[Lustre-devel] How store HSM metadata in MDT ?

Wed Jul 16 12:00:40 PDT 2008

This continues the Lustre design discussion for HSM.

On 7/16/08 4:26 AM, "Jacques-Charles Lafoucriere" <jc.lafoucriere at cea.fr>
wrote:

> Space Manager needs are:
> 1) generate a candidate list for copy out (pre-migration)
> 2) generate a candidate list for purge
> 
> For 1) the criteria is : not up to date in HSM and not recently modified
> For 2) the criteria is : up to date in HSM and not recently accessed
> 
> Needed changelogs events are "modifications" like :
> - file creation
> - mtime change
> - atime change

1) the files are in the log (and in ZFS the log can be reconstructed through
a fast search)

The issue here that makes me worried is the following.  Is the coordinator
managing "archiving" or is the space manager?

Whatever entity does it, it needs to WAIT until a file is quiescent for some
time.  ADM's event manager can do that, but how do we do it with HPSS?

Now interestingly the Size On MDS (SOM) project does almost precisely this,
it monitors a file going idle and transfers size from OSS's / clients to the
MDS inode.  So Lustre is pretty close, but this completes too quickly,
commonly archiving is postponed 20 minutes or so.

> 
> The things I do not like in events mode are:
> - if a file is created, filled and remove before copy-out (like a
> temporary file), we will have useless interaction with the spacemanger
> (and useless load)

A stat call to the file is quick and required anyway to eliminate race
conditions.

> - if for some issue, events are missed we will have HSM unknown files in
> Lustre.
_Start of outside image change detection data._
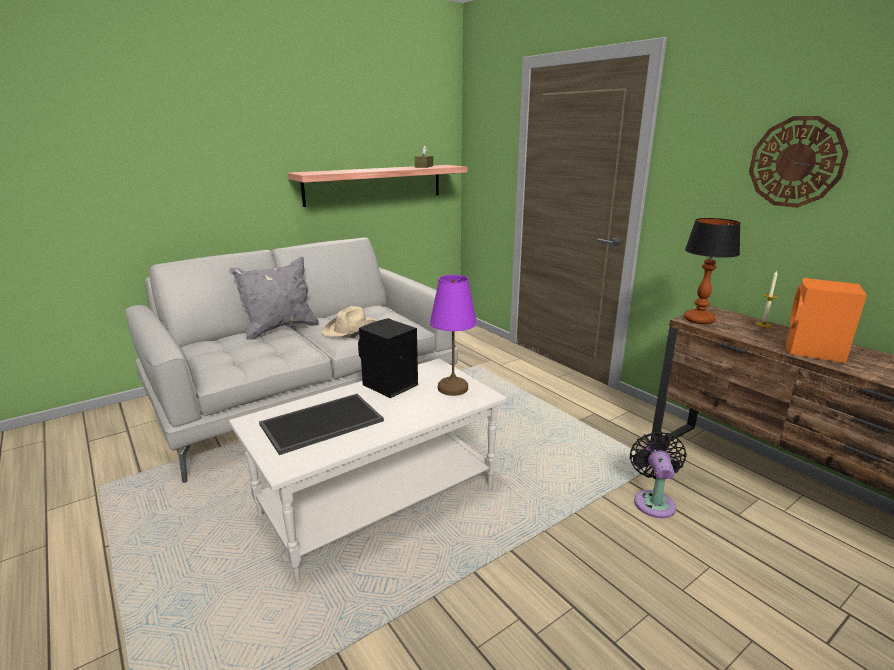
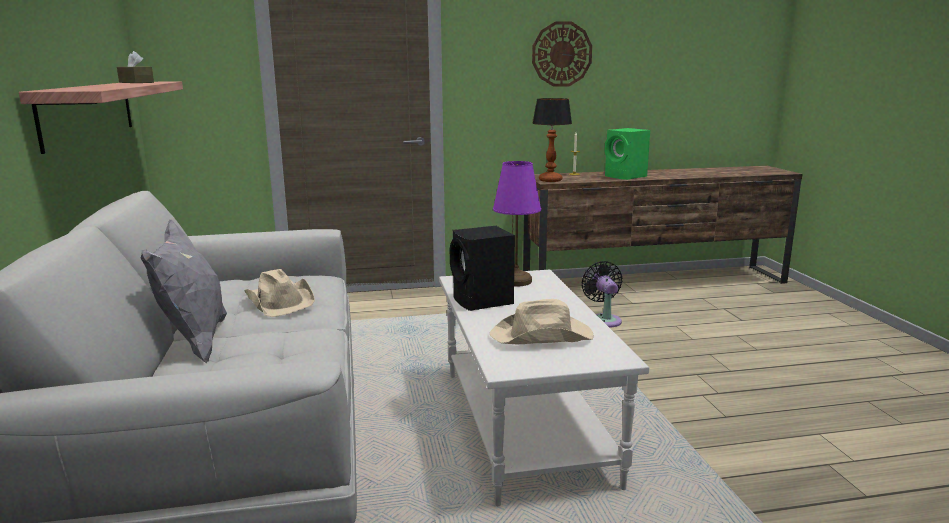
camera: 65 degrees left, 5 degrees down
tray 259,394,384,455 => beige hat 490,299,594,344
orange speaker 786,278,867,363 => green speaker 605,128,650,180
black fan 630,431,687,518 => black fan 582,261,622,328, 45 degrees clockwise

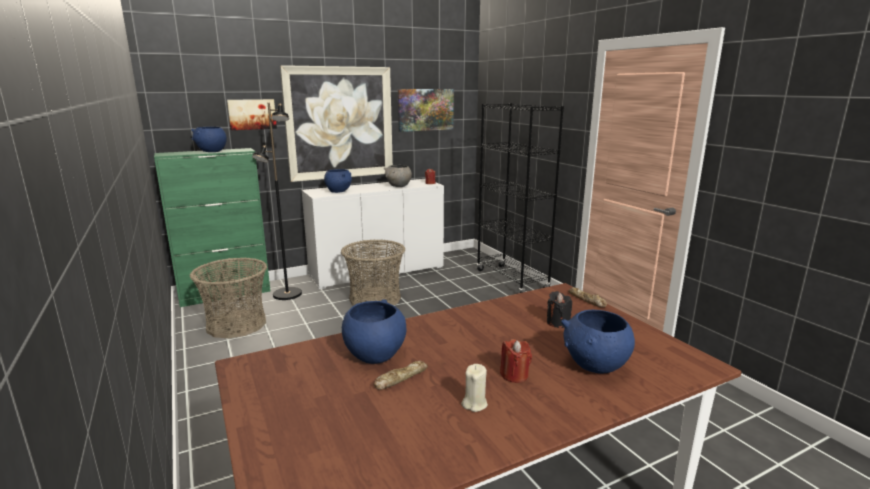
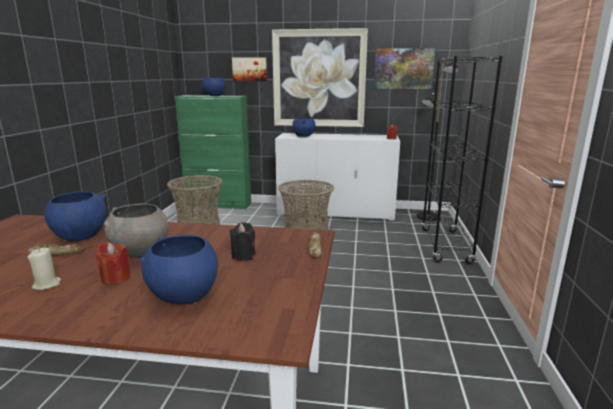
camera: 35 degrees right, 0 degrees up
black floor lamp 252,103,302,300 => black floor lamp 417,57,458,221, moved
grey bowl 384,165,412,187 => grey bowl 104,203,168,258, moved

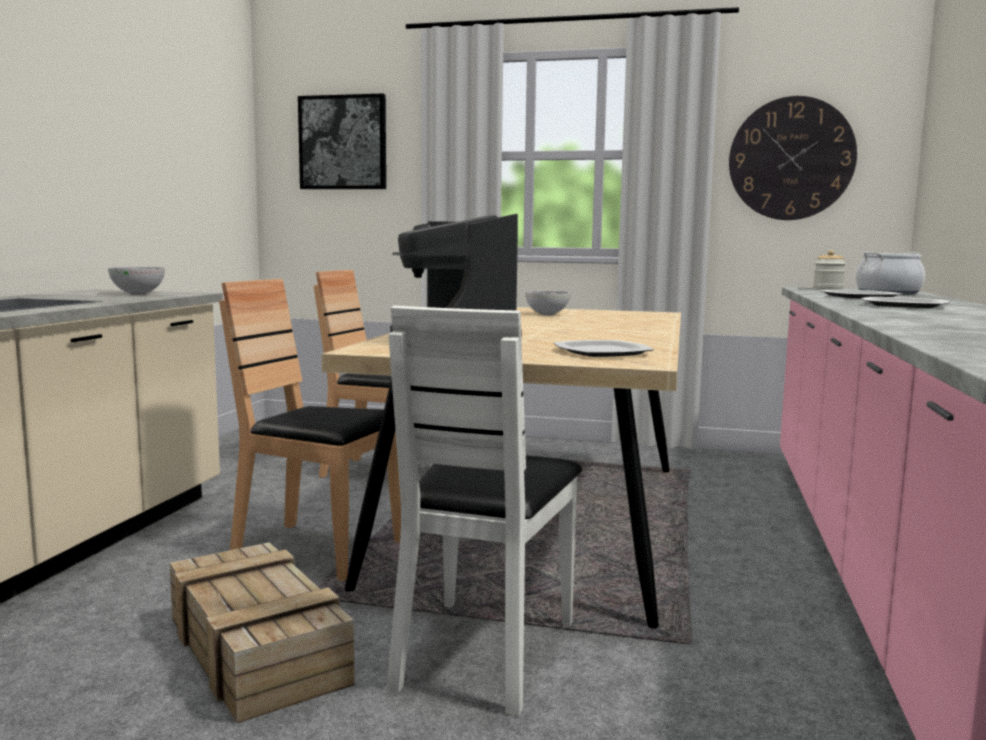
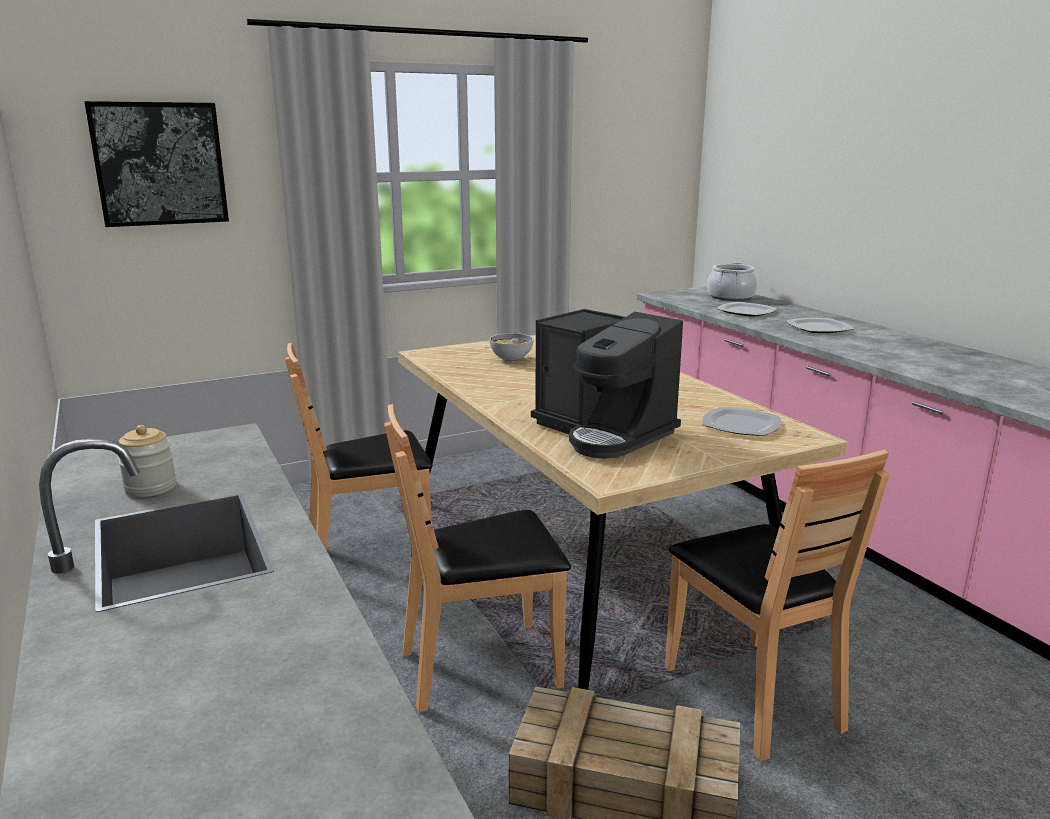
camera: 40 degrees left, 10 degrees up
bowl 108,267,165,295 => nothing
wall clock 729,96,857,220 => nothing
jar 813,250,846,290 => jar 119,425,176,497, moved
white chair 387,306,582,716 => brown chair 665,449,890,761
To resume this issue we can use a scan or find a way to warranty
> we will never missed an event.

Lustre logs and ZFS searches are guaranteed NOT to miss anything.  No finds
are necessary.

> This last point is a strong constraint because Lustre should be able to
> operate with a dead space manager.
> 
> I agree, I not fond of scanning, but  a low priority, background scan
> will solve these 2 issues.

We only need the scan for 2), and as indicated earlier it can be a rare
scan.

I will not accept scanning for 1).

> 
> For me the spacemanager and it's DB are common to all HSM and will have
> no HSM specific information.

And they will be a major bottleneck.   I definitely want to avoid a DB.

It is fair to state that all events belong with Lustre.  Lustre should
define adequate high performance features for distributed storage of events.
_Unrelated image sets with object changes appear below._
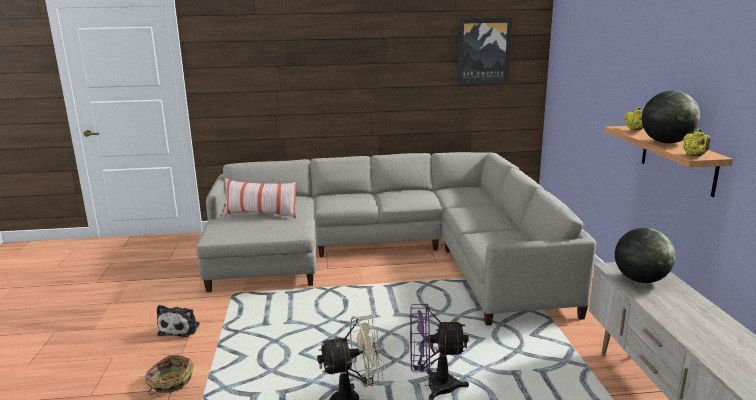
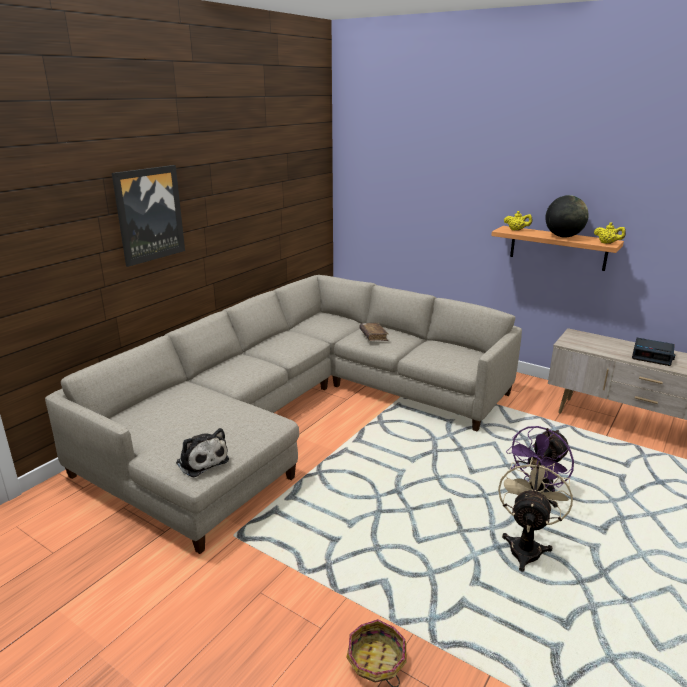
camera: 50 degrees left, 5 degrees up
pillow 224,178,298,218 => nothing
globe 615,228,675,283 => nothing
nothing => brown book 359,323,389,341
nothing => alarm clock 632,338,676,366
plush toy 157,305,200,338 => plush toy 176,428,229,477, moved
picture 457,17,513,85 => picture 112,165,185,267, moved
The logs or ZFS searches are a good example, similarly file sets, collecting
small files might be good examples.

A key consideration for the design is that by integrating it into Lustre we
control the performance of these event management systems much better than
through upcalls and databases.  Keep two systems in sync has proven to be
the problem when archiving small files (a ridiculously small number of small
files can be archived by current HSM's (100's) we need MILLIONS.  So our
architecture has to plan a major improvement here.  The database should go
away.

> HSM specific rules (like in which HSM internal storage class I will put
> a file) will be managed by HSM copy tool
> Do you agree ?

Yes. 

Peter
> 
> JC
> 
>